Comment 25 Owen Taylor 2003-06-01 08:42:51 UTC

Two quick thoughts on 1b:

 Does the 'independent vowel + halant + ya + aa' combination
 work in Windows? The OT bengali specification strongly implies
 that uniscribe doesn't handle it.

 It should be pretty trivial to handle by adding an extra
 flag to scriptFlags and writing a special case for it
 in indic_ot_reorder().

Comment 26 Taneem Ahmed 2003-06-01 08:54:17 UTC

I tried what you said, 1b does not get fixed with out the _ct hack. Let me 
explain this problem. Take the following input: 
 
U+985 U+9CD U+9AF U+9BE 
 
The problem with this is that U+985 is an independent vowel, and right 
now this input will become three syllables, (U+985) (U+9CD) (U+9AF 
U+9BE). This is not right obviously. Even if we somehow treat it as one 
syllable, we end up setting the tag blwf_p to all of them. 
 
This is a very very special case for U+985 where it acts as a consonant 
instead of a vowel. If you want to deal with it properly then we will have 
to add quite a few checks for U+985 in the reorder code to add proper 
tags. But as indic-ot.c is used by all the indic scripts, I think it will be 
even a bigger hack, risk, and extra delay. As this is a pure Bengali 
issue, I thought it will be better to keep the hack limited to Bengali :) The 
only side effect for my hack is that U+985 can now take up other 
independent vowels, which may actually be considered as a feature :) 
And I don't have access to a windows box at home, don't know what 
windows does. Can someone else please check? 
 
For 2, the problem is with the tags. Consider the following two inputs: 
U+99C U+9AC U+9CD U+9A6 
U+99C U+9CD U+9AC U+9A6 
 
After reorder, both should be (and is): 
U+99C U+9AC U+9CD U+9A6 
 
The difference is in the tags. For the first case, we should have blwf_p 
for U+9AC U+9CD. With out the patch I proposed, pango sets blwf_p by 
default to everything, as result to the second case too. 
 
As for 3, today was my first day hacking pango... no way I can make a 
meaningful comment on this one. The only idea that crossed my mind is 
to consider ZWJ as part of the language left (or right in case of LTR) to it. 
Most of the code in indic directory seems to be checking for 
CC_ZERO_WIDTH_MARK, but currently this case can not happen.

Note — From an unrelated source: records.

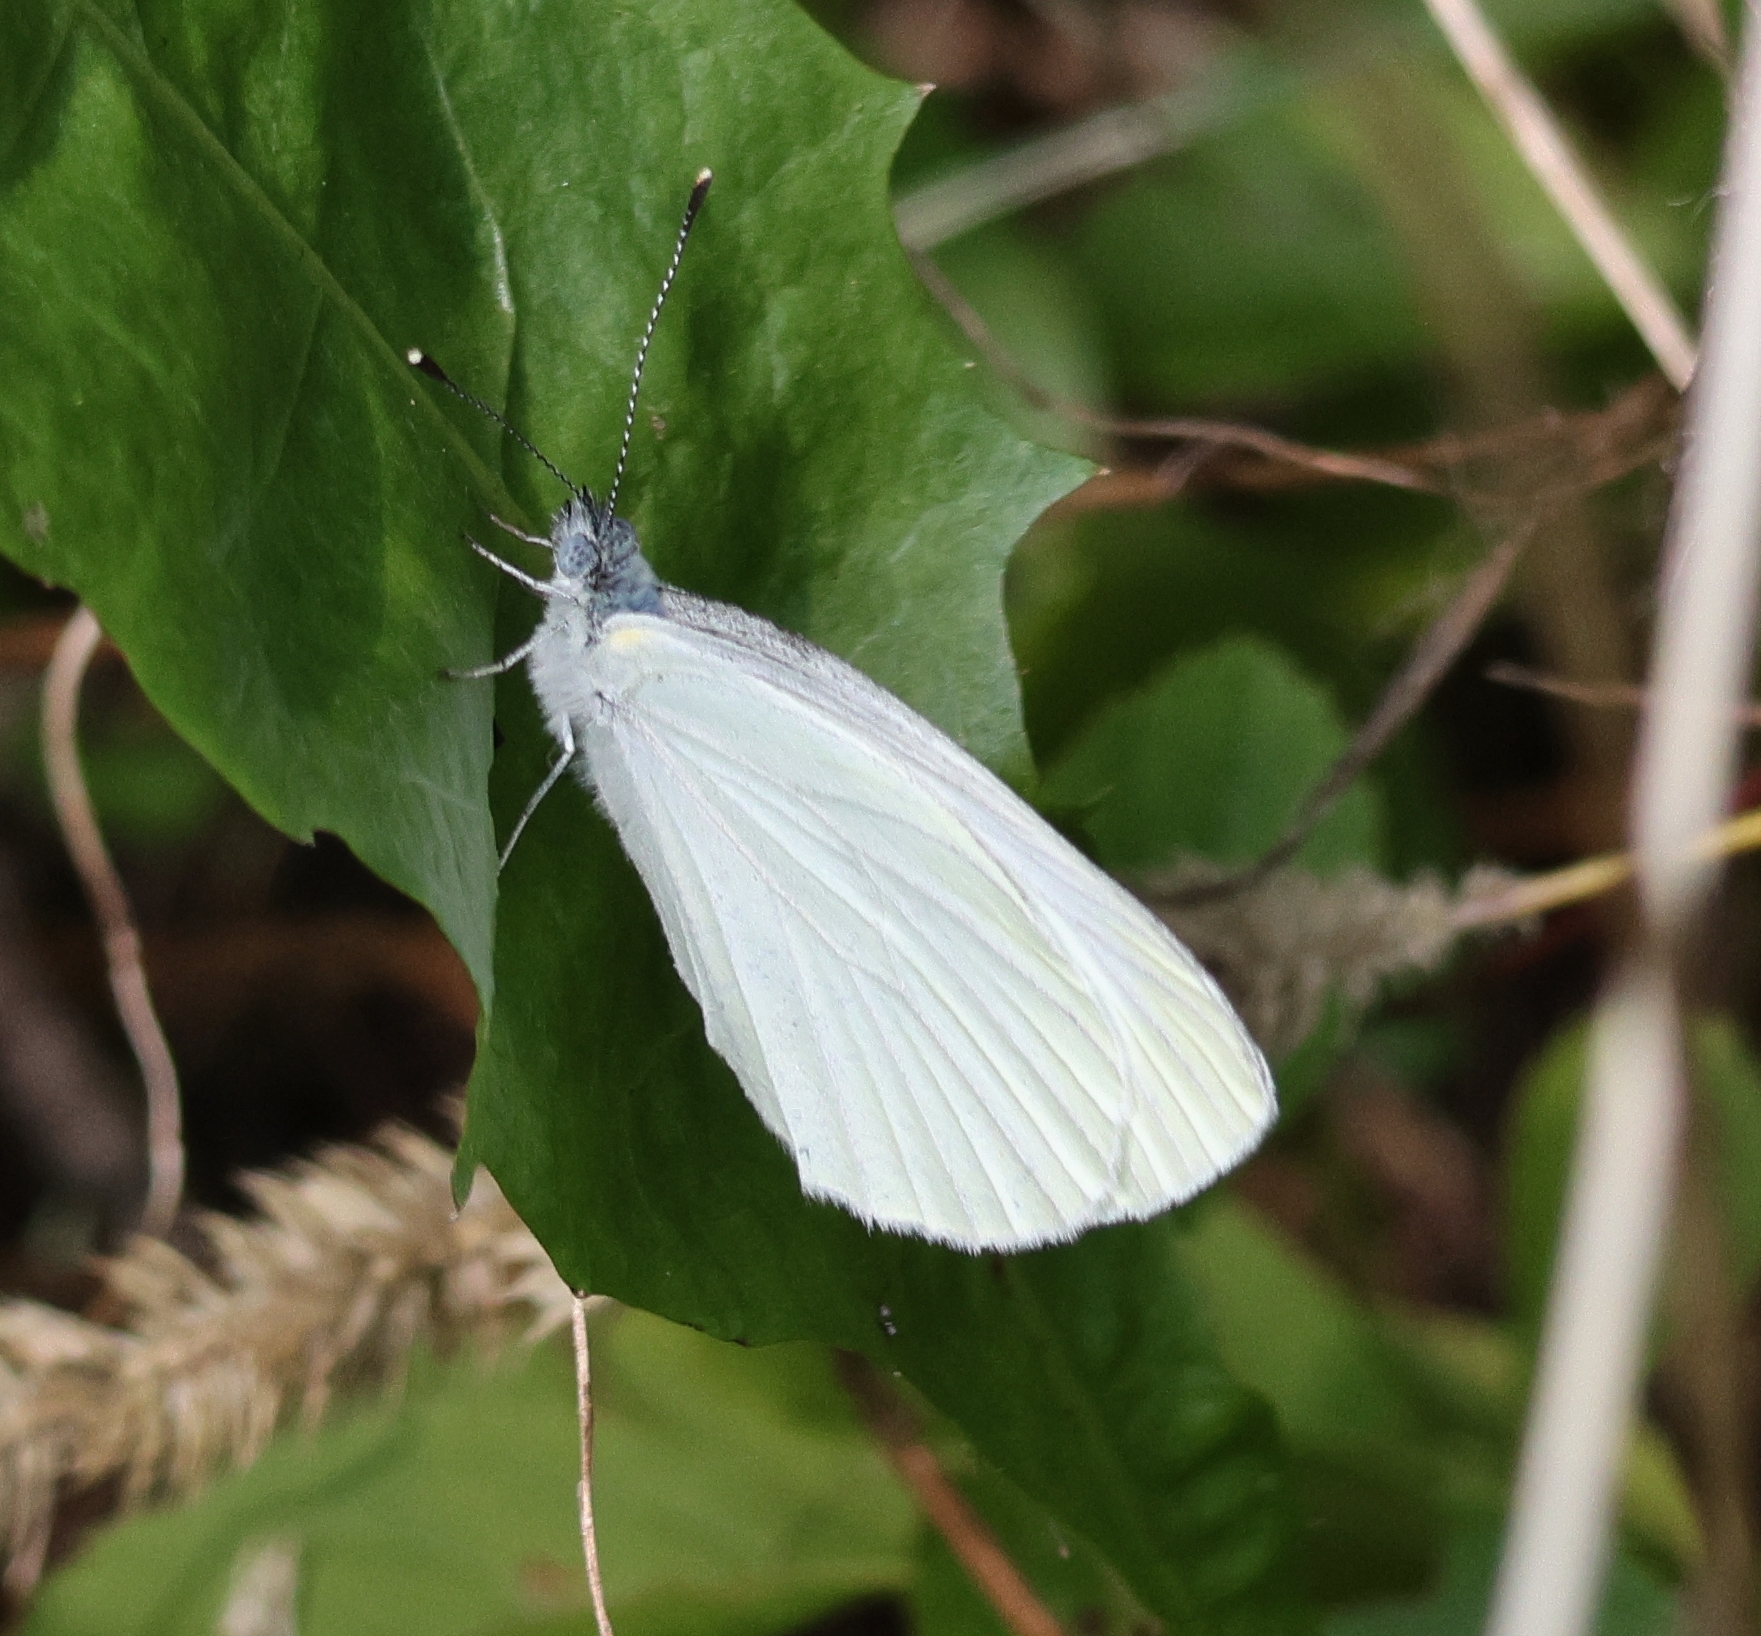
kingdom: Animalia
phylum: Arthropoda
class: Insecta
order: Lepidoptera
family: Pieridae
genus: Pieris
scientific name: Pieris oleracea
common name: Mustard white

I am 
not sure about other engines.

Comment 27 Owen Taylor 2003-06-01 14:49:05 UTC

It seems to me that the next step for 1b is to:

 - Find a uniscribe enabled copy of Microsoft windows
 - See if 'U+985 U+9CD U+9AF U+9BE' renders as desired
 - Try another sequence that would make sense for a 
   consonant, but doesn't make sense for U+985, 
   say 
       U+985 + halant + <normal consonant>
   and see how that renders.

Another approach would be simply to ask on the 
OpenType mailing list
(http://www.microsoft.com/typography/otspec/otlist.htm)
and ask for clarification of the relationship between
the Unicode Indic FAQ item and the Bengali OpenType spec.

About 2, one concern would be a case where you have 
a subscript form beneath a dead consonant 
(C + virama + C_below + virama + C)
or devanagari ra, this is described in R8 of the
Unicode book's Devanagari section (Chapter is available
for download from 
http://www.unicode.org/versions/Unicode4.0.0/.)

R8 is specifically mentioned as applying to other subscript
consonants for Gurmukhi in the Unicode chapter as well.

So, you only want to supress blwf on the *first* 
consonant of the syllable, not on all pre-base consonants.

So, something as simple as:

 gulong tag = (i == baseLimit) ? half_p : blwf_p

may be right, but I'd really like to get Eric Mader to 
look at this before we change things, since this affects
all Indic scripts.

(This bug report supports the idea that there should be 
only *one* issue per bug report.)

Comment 28 Taneem Ahmed 2003-06-01 20:50:26 UTC

I just looked at the Bengali part of chapter 9 of Unicode4.0. It cleary 
states what to do for 1b. I don't think we need to bring it up with 
OpenType mailing list, unless we want to know if they are planning to 
add some new feature in OT layout table. And IMHO if uniscribe does 
not render it properly then we need to let them know, not follow them :) 
 
And your suggestion "gulong tag = (i == baseLimit) ? half_p : blwf_p" 
does work. 
 
Issue 3 is quite important for Bengali at least. Unicode 4.0 seems to be 
using ZWJ/ZWNJ to deal with few commonly used cases. 
 
btw, I just tried out Qt's OT support. It works with all these cases!

Comment 29 Owen Taylor 2003-07-25 14:41:12 UTC

I've split this into four separate bug reports; I'll leave
this bug open to track the resolution of the four issues.

Comment 30 Owen Taylor 2003-08-25 13:46:46 UTC

Hopefully we can fix some of the problems earlier, but fixing
all of these issues won't be possible until at least 1.4.

Comment 31 Behdad Esfahbod 2005-09-26 13:21:43 UTC

Three of the four issues are already fix, the one remaining is in bug 118299. 
Can't this bug be closed now?

Comment 32 Behdad Esfahbod 2006-01-16 09:41:15 UTC

Closing as per my last comment.